= Job =
What is needed is an exact copy of the records, with the images left out.

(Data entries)

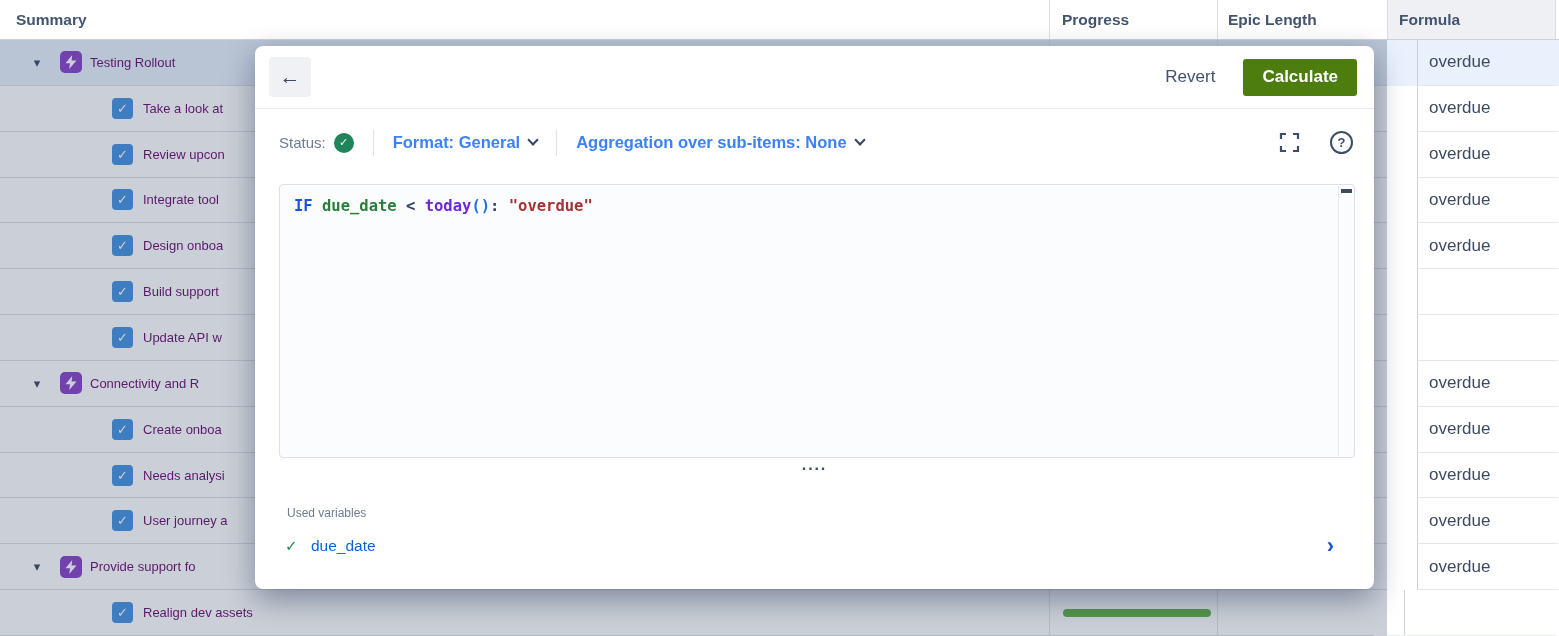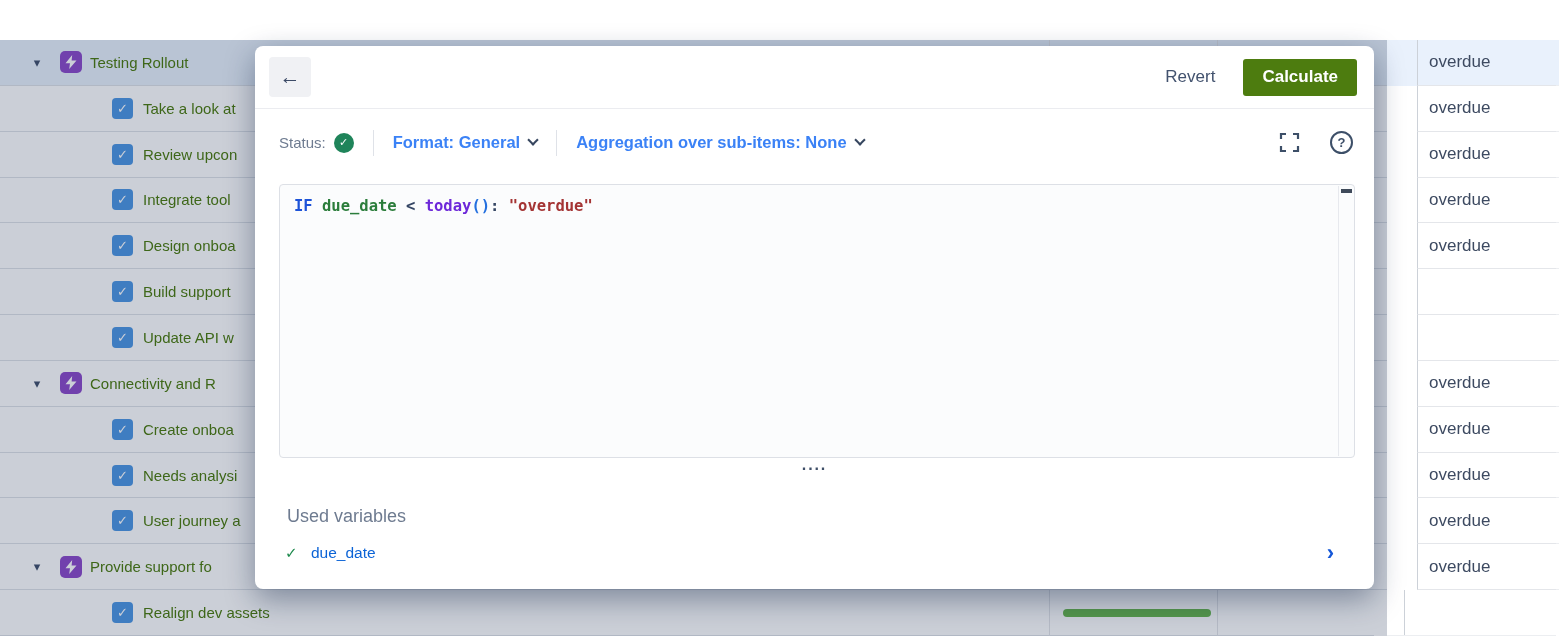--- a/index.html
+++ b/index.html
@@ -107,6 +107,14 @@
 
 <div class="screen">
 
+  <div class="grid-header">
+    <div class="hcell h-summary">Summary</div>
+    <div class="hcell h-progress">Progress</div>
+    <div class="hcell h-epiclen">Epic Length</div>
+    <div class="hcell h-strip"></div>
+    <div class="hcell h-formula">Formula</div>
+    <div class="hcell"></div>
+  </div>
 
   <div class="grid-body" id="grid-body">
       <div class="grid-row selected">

= Answer section =
--- a/index.html
+++ b/index.html
@@ -107,6 +107,14 @@
 
 <div class="screen">
 
+  <div class="grid-header">
+    <div class="hcell h-summary">Summary</div>
+    <div class="hcell h-progress">Progress</div>
+    <div class="hcell h-epiclen">Epic Length</div>
+    <div class="hcell h-strip"></div>
+    <div class="hcell h-formula">Formula</div>
+    <div class="hcell"></div>
+  </div>
 
   <div class="grid-body" id="grid-body">
       <div class="grid-row selected">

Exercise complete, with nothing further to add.